● **Given text**
Lots of enthusiast-to-pro-level photographers prefer Lightroom to Photoshop, because it lets you batch edit and organize photos more efficiently than Photoshop does. I prefer to use Photoshop because I rarely batch edit and I already have a system for organizing my photos, and anyway, in my experience Photoshop allows one finer-grained control over photo editing than Lightroom does. Basically, Lightroom does things I don’t need, and the things I do need, Photoshop does better.

I use a number of plug-ins with Photoshop to clean up photos. Most notably I use a plug-in called Portrait Pro (currently in iteration 19), which true to its name tunes up face pictures. You can do highly unrealistic things with it — I’ve used it to de-age pictures of people a couple of decades — but I mostly use it to tweak lighting and even out skin tones. I use Snap Art 4 when I want to make a picture look like an oil painting or a pastel, and I use Exposure X5 and the Nik Collection (and Camerabag 3, a stand alone program), when I want to give a picture a specific look and feel, particularly in black and white.

I use Photoshop as part of the overall Adobe “Creative Cloud” suite of programs, and I pay for the full-freight subscription (which is about $60 a month) because I use other programs in the suite. But if you’re only interested in the photo stuff there is a Photoshop/Lightroom bundle that’s substantially cheaper.

● **Information provided**
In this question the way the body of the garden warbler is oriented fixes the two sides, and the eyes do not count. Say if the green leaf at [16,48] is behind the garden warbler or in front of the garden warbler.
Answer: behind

● **Exercise tasks**
1. In the text about photo editing, what does the writer mostly use Portrait Pro for?
2. Rewrite the paragraph of the text about photo editing that begins "I use a number of plug-ins" as a short list, keeping its main facts.

● **List of answers**
1. To tweak lighting and even out skin tones.

2.
Tools the writer uses with Photoshop to clean up photos:
- Portrait Pro (currently version 19): tunes up face pictures. It can do highly unrealistic things, such as de-aging people by a couple of decades, but is mostly used to tweak lighting and even out skin tones.
- Snap Art 4: makes a picture look like an oil painting or a pastel.
- Exposure X5, the Nik Collection, and Camerabag 3 (a stand-alone program): give a picture a specific look and feel, particularly in black and white.